Mammalian Near-Infrared Image Vision through Injectable and Self-Powered Retinal Nanoantennae
> Vision is an essential sensory modality for humans. Our visual system detects light between 400 and 700 nm (Dubois, 2009, Wyszecki and Stiles, 1982, Schnapf et al., 1988), so called visible light. In mammalian photoreceptor cells, light absorbing pigments, consisting of opsins and their covalently linked retinals, are known as intrinsic photon detectors. However, the detection of longer wavelength light, such as near-infrared (NIR) light, though a desirable ability, is a formidable challenge for mammals. This is because detecting longer wavelength light, with lower energy photons, requires opsins (e.g., human red cone opsins) to have much lower energy barriers. Consequently, this results in unendurable high thermal noise, thus making NIR visual pigments impractical (Ala-Laurila et al., 2003, Baylor et al., 1980, Luo et al., 2011, St George, 1952). This physical limitation means that no mammalian photoreceptor can effectively detect NIR light that exceeds 700 nm, and mammals are unable to see NIR light and to project a NIR image to the brain.

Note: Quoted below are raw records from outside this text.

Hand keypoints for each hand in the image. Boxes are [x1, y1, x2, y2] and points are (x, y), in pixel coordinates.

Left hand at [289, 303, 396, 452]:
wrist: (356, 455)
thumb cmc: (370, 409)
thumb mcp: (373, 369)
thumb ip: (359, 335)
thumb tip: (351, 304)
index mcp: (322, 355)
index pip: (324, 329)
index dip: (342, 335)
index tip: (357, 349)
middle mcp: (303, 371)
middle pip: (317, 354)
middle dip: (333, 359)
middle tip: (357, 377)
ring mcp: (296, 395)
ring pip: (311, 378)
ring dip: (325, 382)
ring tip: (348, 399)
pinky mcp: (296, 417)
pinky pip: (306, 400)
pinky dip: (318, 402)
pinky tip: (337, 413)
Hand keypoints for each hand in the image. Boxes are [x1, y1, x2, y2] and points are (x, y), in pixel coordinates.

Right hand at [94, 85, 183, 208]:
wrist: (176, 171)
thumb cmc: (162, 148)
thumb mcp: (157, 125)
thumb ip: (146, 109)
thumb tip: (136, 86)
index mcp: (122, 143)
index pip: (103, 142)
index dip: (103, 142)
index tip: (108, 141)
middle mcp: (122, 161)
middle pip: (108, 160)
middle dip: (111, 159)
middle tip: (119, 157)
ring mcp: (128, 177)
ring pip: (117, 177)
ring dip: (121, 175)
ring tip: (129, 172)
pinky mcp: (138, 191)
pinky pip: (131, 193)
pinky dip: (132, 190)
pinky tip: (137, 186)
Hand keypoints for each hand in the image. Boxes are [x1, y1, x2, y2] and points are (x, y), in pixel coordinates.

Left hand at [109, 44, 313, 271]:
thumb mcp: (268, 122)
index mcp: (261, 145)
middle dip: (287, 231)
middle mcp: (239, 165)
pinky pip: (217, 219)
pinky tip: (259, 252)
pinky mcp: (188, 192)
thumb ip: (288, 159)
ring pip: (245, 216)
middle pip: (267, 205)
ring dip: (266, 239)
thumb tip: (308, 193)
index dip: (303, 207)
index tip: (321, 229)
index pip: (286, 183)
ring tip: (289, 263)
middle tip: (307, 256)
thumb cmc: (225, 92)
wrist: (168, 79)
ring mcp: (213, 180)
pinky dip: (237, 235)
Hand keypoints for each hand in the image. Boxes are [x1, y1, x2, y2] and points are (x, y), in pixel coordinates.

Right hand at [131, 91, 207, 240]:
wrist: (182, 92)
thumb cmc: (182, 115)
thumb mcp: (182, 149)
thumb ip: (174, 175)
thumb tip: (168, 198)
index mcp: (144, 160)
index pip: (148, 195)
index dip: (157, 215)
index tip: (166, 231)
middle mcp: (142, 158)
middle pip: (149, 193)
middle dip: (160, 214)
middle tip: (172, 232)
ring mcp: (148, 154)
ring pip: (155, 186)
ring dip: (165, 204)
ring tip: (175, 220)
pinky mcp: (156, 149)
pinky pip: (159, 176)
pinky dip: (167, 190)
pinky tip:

> To this end, the successful integration of nanoparticles with biological systems has accelerated basic scientific discoveries and their translation into biomedical applications (Desai, 2012, Mitragotri et al., 2015). To develop abilities that do not exist naturally, miniature nanoscale devices and sensors designed to intimately interface with mammals including humans are of growing interest. Here, we report on an ocular injectable, self-powered, built-in NIR light nanoantenna that can extend the mammalian visual spectrum to the NIR range. These retinal photoreceptor-binding upconversion nanoparticles (pbUCNPs) act as miniature energy transducers that can transform mammalian invisible NIR light in vivo into short wavelength visible emissions (Liu et al., 2017, Wu et al., 2009). As sub-retinal injections are a commonly used ophthalmological practice in animals and humans (Hauswirth et al., 2008, Peng et al., 2017), our pbUCNPs were dissolved in PBS and then injected into the sub-retinal space in the eyes of mice. These nanoparticles were then anchored and bound to the photoreceptors in the mouse retina.